(TASK) This exercise asks for every line of the material that includes the word "cytoplasmic".

(THE DATA)
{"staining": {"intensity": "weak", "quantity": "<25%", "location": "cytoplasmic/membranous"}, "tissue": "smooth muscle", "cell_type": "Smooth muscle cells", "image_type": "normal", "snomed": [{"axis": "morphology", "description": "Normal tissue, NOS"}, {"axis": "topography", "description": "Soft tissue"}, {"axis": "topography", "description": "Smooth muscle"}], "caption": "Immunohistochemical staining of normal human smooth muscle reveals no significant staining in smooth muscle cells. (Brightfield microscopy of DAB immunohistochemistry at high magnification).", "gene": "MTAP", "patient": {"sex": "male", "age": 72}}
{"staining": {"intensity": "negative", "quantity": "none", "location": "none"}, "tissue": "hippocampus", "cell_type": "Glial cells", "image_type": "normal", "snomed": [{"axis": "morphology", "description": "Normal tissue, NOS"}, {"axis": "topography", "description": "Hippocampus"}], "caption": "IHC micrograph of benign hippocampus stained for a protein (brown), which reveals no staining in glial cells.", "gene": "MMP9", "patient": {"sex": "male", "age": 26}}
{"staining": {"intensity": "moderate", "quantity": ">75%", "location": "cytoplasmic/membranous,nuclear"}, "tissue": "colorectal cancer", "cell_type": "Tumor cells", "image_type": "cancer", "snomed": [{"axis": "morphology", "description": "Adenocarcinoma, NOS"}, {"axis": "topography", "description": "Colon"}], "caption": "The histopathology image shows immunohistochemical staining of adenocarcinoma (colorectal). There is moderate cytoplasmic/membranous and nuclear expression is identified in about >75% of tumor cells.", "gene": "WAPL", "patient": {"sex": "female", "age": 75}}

(EXPECTED OUTPUT)
{"staining": {"intensity": "weak", "quantity": "<25%", "location": "cytoplasmic/membranous"}, "tissue": "smooth muscle", "cell_type": "Smooth muscle cells", "image_type": "normal", "snomed": [{"axis": "morphology", "description": "Normal tissue, NOS"}, {"axis": "topography", "description": "Soft tissue"}, {"axis": "topography", "description": "Smooth muscle"}], "caption": "Immunohistochemical staining of normal human smooth muscle reveals no significant staining in smooth muscle cells. (Brightfield microscopy of DAB immunohistochemistry at high magnification).", "gene": "MTAP", "patient": {"sex": "male", "age": 72}}
{"staining": {"intensity": "moderate", "quantity": ">75%", "location": "cytoplasmic/membranous,nuclear"}, "tissue": "colorectal cancer", "cell_type": "Tumor cells", "image_type": "cancer", "snomed": [{"axis": "morphology", "description": "Adenocarcinoma, NOS"}, {"axis": "topography", "description": "Colon"}], "caption": "The histopathology image shows immunohistochemical staining of adenocarcinoma (colorectal). There is moderate cytoplasmic/membranous and nuclear expression is identified in about >75% of tumor cells.", "gene": "WAPL", "patient": {"sex": "female", "age": 75}}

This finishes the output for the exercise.